Thursday, May 01, 2008

The Iterative Design of a Lego Sports Car that Transforms Into a Robot, Part I

In the lead-up to the debut of the movie “Transformers,” there was already plenty of Transformers merchandise available. My son, who was 2 ½ years old at the time was instantly entranced. While my wife was strolling him through the bookstore he grabbed a Transformers calendar without her noticing. When she got to the register he then used his charms to convince her to buy it.

The Challenge
This got me to thinking. Wouldn’t it be fun to build my son a car out of Legos that could transform into a robot? After all, how hard could it be? I decided to give it a shot and I set myself the following design goals and constraints:
  1. Build a Lego model that has two forms: a sports car and a robot
  2. Folks looking at it agree that each form is clearly recognizable as that form
  3. On casual inspection, it doesn’t look like it transforms
  4. 100% Lego, no other parts, and no glue
  5. Easily held in one hand
  6. Strong (parts don’t fall off easily during use)
  7. Robot form can stand on its own
  8. The model can easily transform from one form to the other
  9. Model is completely connected and transformation does not require the addition or removal of any parts
  10. Fully articulated
Now, a year and several generations of Lego models later, I've finally created a Lego model which meets these deceptively simple goals.

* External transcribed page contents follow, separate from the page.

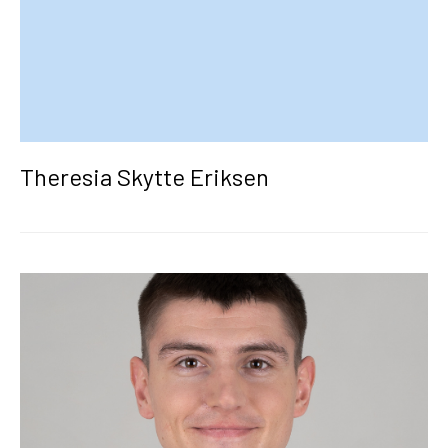
Theresia Skytte Eriksen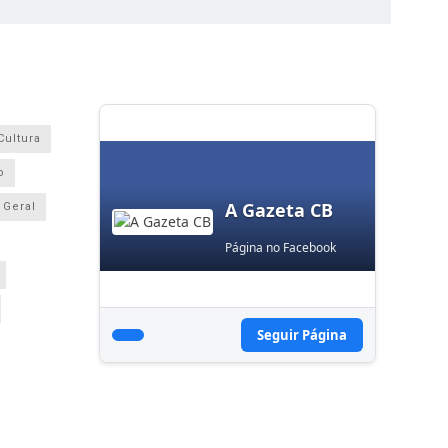
Cultura
o
A Gazeta CB
Geral
Página no Facebook
Seguir Página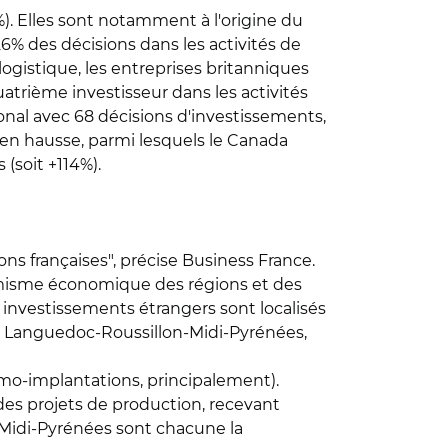
%). Elles sont notamment à l'origine du
26% des décisions dans les activités de
 logistique, les entreprises britanniques
atrième investisseur dans les activités
ional avec 68 décisions d'investissements,
en hausse, parmi lesquels le Canada
 (soit +114%).
ns françaises", précise Business France.
namisme économique des régions et des
x investissements étrangers sont localisés
, Languedoc-Roussillon-Midi-Pyrénées,
rimo-implantations, principalement).
es projets de production, recevant
-Midi-Pyrénées sont chacune la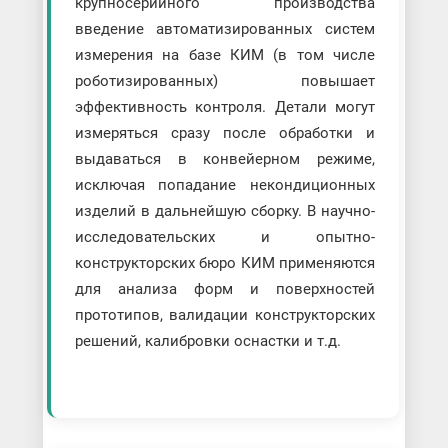
крупносерийного производства
введение автоматизированных систем
измерения на базе КИМ (в том числе
роботизированных) повышает
эффективность контроля. Детали могут
измеряться сразу после обработки и
выдаваться в конвейерном режиме,
исключая попадание некондиционных
изделий в дальнейшую сборку. В научно-
исследовательских и опытно-
конструкторских бюро КИМ применяются
для анализа форм и поверхностей
прототипов, валидации конструкторских
решений, калибровки оснастки и т.д.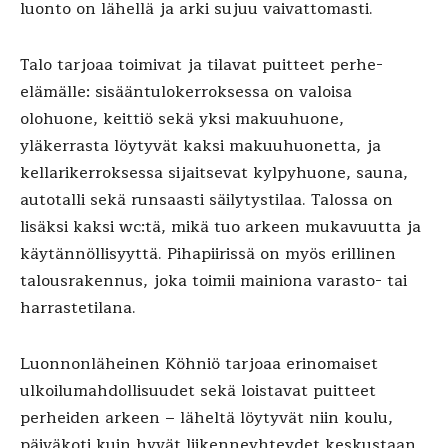
luonto on lähellä ja arki sujuu vaivattomasti.
Talo tarjoaa toimivat ja tilavat puitteet perhe-
elämälle: sisääntulokerroksessa on valoisa
olohuone, keittiö sekä yksi makuuhuone,
yläkerrasta löytyvät kaksi makuuhuonetta, ja
kellarikerroksessa sijaitsevat kylpyhuone, sauna,
autotalli sekä runsaasti säilytystilaa. Talossa on
lisäksi kaksi wc:tä, mikä tuo arkeen mukavuutta ja
käytännöllisyyttä. Pihapiirissä on myös erillinen
talousrakennus, joka toimii mainiona varasto- tai
harrastetilana.
Luonnonläheinen Köhniö tarjoaa erinomaiset
ulkoilumahdollisuudet sekä loistavat puitteet
perheiden arkeen – läheltä löytyvät niin koulu,
päiväkoti kuin hyvät liikenneyhteydet keskustaan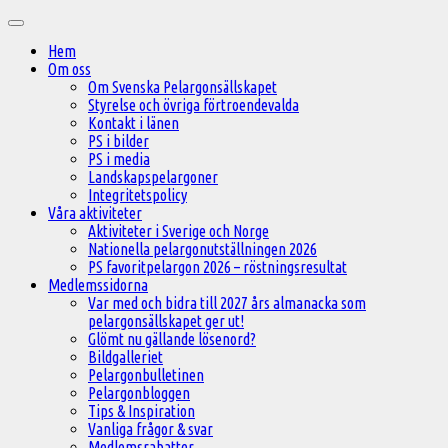
Hoppa
Huvudmeny
till
Hem
innehåll
Om oss
Om Svenska Pelargonsällskapet
Styrelse och övriga förtroendevalda
Kontakt i länen
PS i bilder
PS i media
Landskapspelargoner
Integritetspolicy
Våra aktiviteter
Aktiviteter i Sverige och Norge
Nationella pelargonutställningen 2026
PS favoritpelargon 2026 – röstningsresultat
Medlemssidorna
Var med och bidra till 2027 års almanacka som
pelargonsällskapet ger ut!
Glömt nu gällande lösenord?
Bildgalleriet
Pelargonbulletinen
Pelargonbloggen
Tips & Inspiration
Vanliga frågor & svar
Medlemsrabatter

As the project progressed, I wasn’t thinking of it as an exercise in iterative design or a formal project, it was always just something I did for fun in my spare time. I didn’t realize the link to iterative design until I started talking to people about the history of the project.

Transforming Requirements Into Working Software
When working with software, even if you have clear requirements that you have validated with users, it is not always clear how you will implement them. The search for a solution has two possible components: thinking about how to do something and implementing something. When thinking about how to do something, that’s really just fantasizing. Of course, it is fantasizing that is focused on producing something real, and it is more likely to produce something real than fantasizing about winning the lottery, but it is still fantasizing.

Requirements, analysis, specifications, and design are all examples of fantasizing. Yes, it is useful to do it, and you will often hit on solutions or eliminate problems much more quickly and much more economically than creating something real without giving it the same amount of thought, but fantasizing is only an approximation of reality, an interlocking web of educated guesses. Not until you actually attempt to create something real will you find out how all of the individual requirements interact and the real costs and difficulty involved. You don’t always find a clear match between requirements and implementation that is cost-effective to implement. In this case you have four paths forward: implement with the closest match and hope for the best, search for new possibilities, invent new possibilities, or shelve the project.

Transforming Lego Car, Iteration 1
The first attempt to build the transforming Lego car didn’t go very well. I was able to create a reasonable looking car which had lots of interior space for the mechanics needed to transform, but creating the sliding parts and the joints proved to be more difficult than I had imagined. I had lots of different hinges, flat parts, special joints, and Technic parts, but all of the possibilities I came up with were either too big, too fragile, too loose, or didn’t support articulation well enough. I was stumped. After a quick trip to the nearby Lego store to see if there was something I had missed, I reluctantly decided to shelve the project.

From a requirements perspective, I had satisfied requirements 2-6, which is half of the requirements. Of course, it was easy to satisfy "doesn't look like it transforms" because it didn't transform at all. :-) From an Agile perspective, the car was fully functional as a car in its own right, and I had discovered lots of valuable information that would help with later iterations of the car.

Little did I know that a hidden bias had kept me from seeing what was right in front of me. It wasn't until a couple of months later that serendipity broke through that bias and brought together the necessary ingredients for the first transforming version of the car.